• JOB ITEM
Copy every line of the listing that holds the string "czasie".

• DATA SUPPLIED
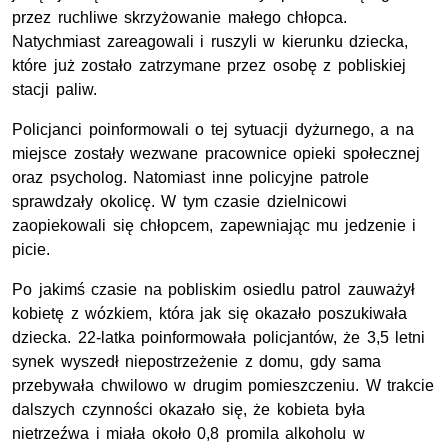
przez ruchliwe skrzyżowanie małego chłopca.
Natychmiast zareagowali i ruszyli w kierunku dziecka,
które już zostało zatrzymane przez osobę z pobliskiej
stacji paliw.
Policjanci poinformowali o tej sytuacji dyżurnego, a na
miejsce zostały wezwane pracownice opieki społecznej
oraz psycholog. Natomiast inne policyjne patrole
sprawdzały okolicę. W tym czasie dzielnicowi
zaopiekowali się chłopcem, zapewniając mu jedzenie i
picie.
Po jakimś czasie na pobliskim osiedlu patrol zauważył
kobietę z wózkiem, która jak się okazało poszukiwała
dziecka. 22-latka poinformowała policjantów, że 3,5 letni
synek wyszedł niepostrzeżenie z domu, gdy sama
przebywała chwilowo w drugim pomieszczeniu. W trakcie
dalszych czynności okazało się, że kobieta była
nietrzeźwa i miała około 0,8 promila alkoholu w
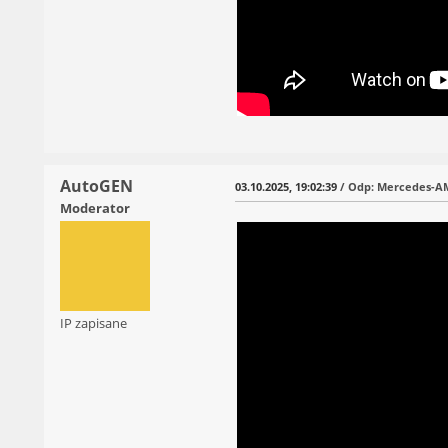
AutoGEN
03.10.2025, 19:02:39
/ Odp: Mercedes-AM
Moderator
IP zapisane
---
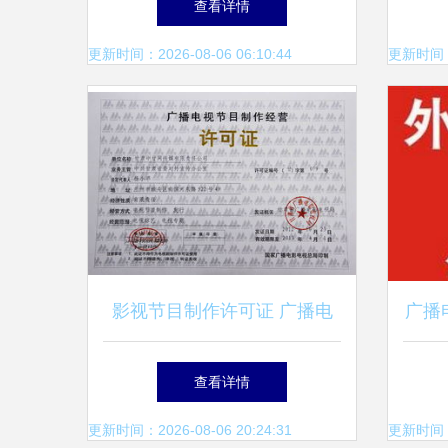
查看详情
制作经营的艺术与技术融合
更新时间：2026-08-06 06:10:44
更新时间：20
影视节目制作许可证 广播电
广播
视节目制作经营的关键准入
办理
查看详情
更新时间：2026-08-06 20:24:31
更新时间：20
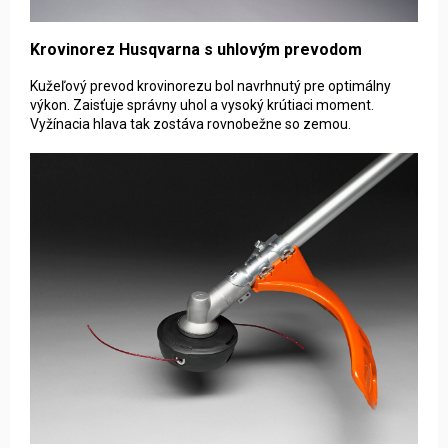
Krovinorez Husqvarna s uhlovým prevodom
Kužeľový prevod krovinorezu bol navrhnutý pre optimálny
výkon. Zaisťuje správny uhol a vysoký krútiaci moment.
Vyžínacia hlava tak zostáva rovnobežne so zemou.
==
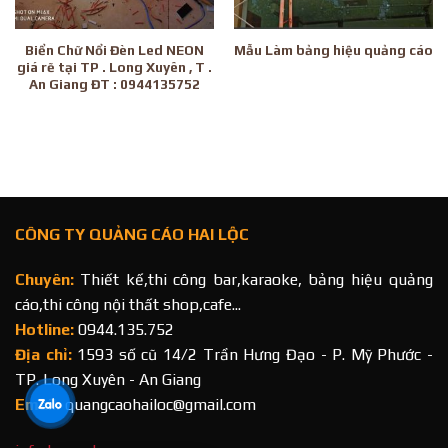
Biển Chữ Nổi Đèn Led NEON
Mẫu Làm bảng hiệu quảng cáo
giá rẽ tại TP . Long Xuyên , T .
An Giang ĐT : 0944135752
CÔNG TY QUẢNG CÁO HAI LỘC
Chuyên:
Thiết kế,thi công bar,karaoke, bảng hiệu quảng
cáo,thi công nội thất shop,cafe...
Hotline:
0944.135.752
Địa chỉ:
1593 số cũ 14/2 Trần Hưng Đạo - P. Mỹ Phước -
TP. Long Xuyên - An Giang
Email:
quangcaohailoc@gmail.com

• SOLUTION
sprawdzały okolicę. W tym czasie dzielnicowi
Po jakimś czasie na pobliskim osiedlu patrol zauważył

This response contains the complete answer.